Pour régler et conduire tant d’activité, l’Espagne avait deux croyances ; elle était profondément catholique et monarchique.

Le clergé espagnol avait été, dans les premiers siècles, à la tête de la civilisation du pays : c’était à ses évêques que la Péninsule devait sa législation première et ses antiques libertés. Plus tard, quand les chrétiens avaient été obligés de reconquérir leur sol pied à pied, c’était encore le clergé qui avait marché devant eux, la croix à la main. L’union de l’esprit sacerdotal et de l’esprit militaire avait inspiré les trois ordres religieux de Saint-Jacques, de Calatrava et d’Alcantara, ainsi que cet ordre de moines errans particulier à l’Espagne, ces terribles Almogavares qui se vouaient à vivre seuls comme des bêtes fauves, ermites et bandits à la fois, pour donner la chasse aux infidèles. Dans aucune autre partie de l’Europe, la foi religieuse n’avait été mêlée aussi profondément à toutes les habitudes, à toutes les idées, à la vie la plus intime de la nation.

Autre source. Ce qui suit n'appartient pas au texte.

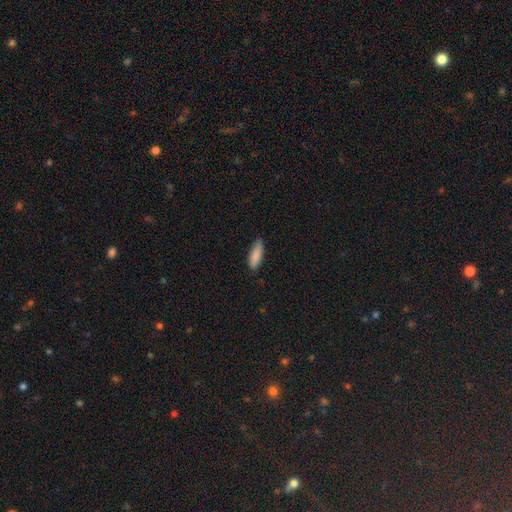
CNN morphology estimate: Smooth or featured? Predicted: smooth (p=0.88). How rounded? Predicted: in between (p=0.54). Merging? Predicted: none (p=0.82).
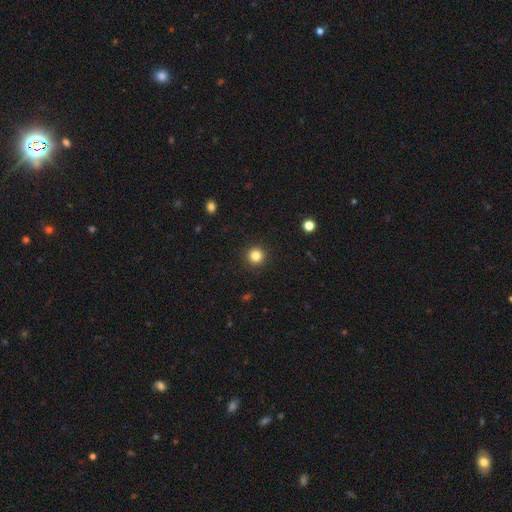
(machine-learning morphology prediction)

Il en était de même de la royauté : c’était la plus populaire qu’il y eût au monde. Le peuple la connaissait et l’aimait pour l’avoir vue de près ; il avait vécu familièrement avec elle. C’est surtout dans les comédies espagnoles, admirables peintures pour la plupart de cette société si originale, qu’il faut étudier le rôle du roi dans la vieille Espagne. Le roi est justicier principalement ; il fait rendre à chacun ce qui lui appartient. Il n’a autour de lui aucune force matérielle ; il erre le soir par les rues, comme un simple gentilhomme, mettant souvent l’épée à la main pour défendre les faibles et les opprimés. Sa puissance est toute morale, et elle n’en est que plus sacrée ; dès qu’il se nomme, chacun se découvre ; dès qu’il parle, chacun obéit. Au milieu de ces scènes violentes, de ces catastrophes, de ces mœurs si passionnées et si tragiques, il passe comme le représentant du droit sur la terre ; il juge, récompense, punit, et sa mission est acceptée de tous, car il l’a reçue de la nécessité.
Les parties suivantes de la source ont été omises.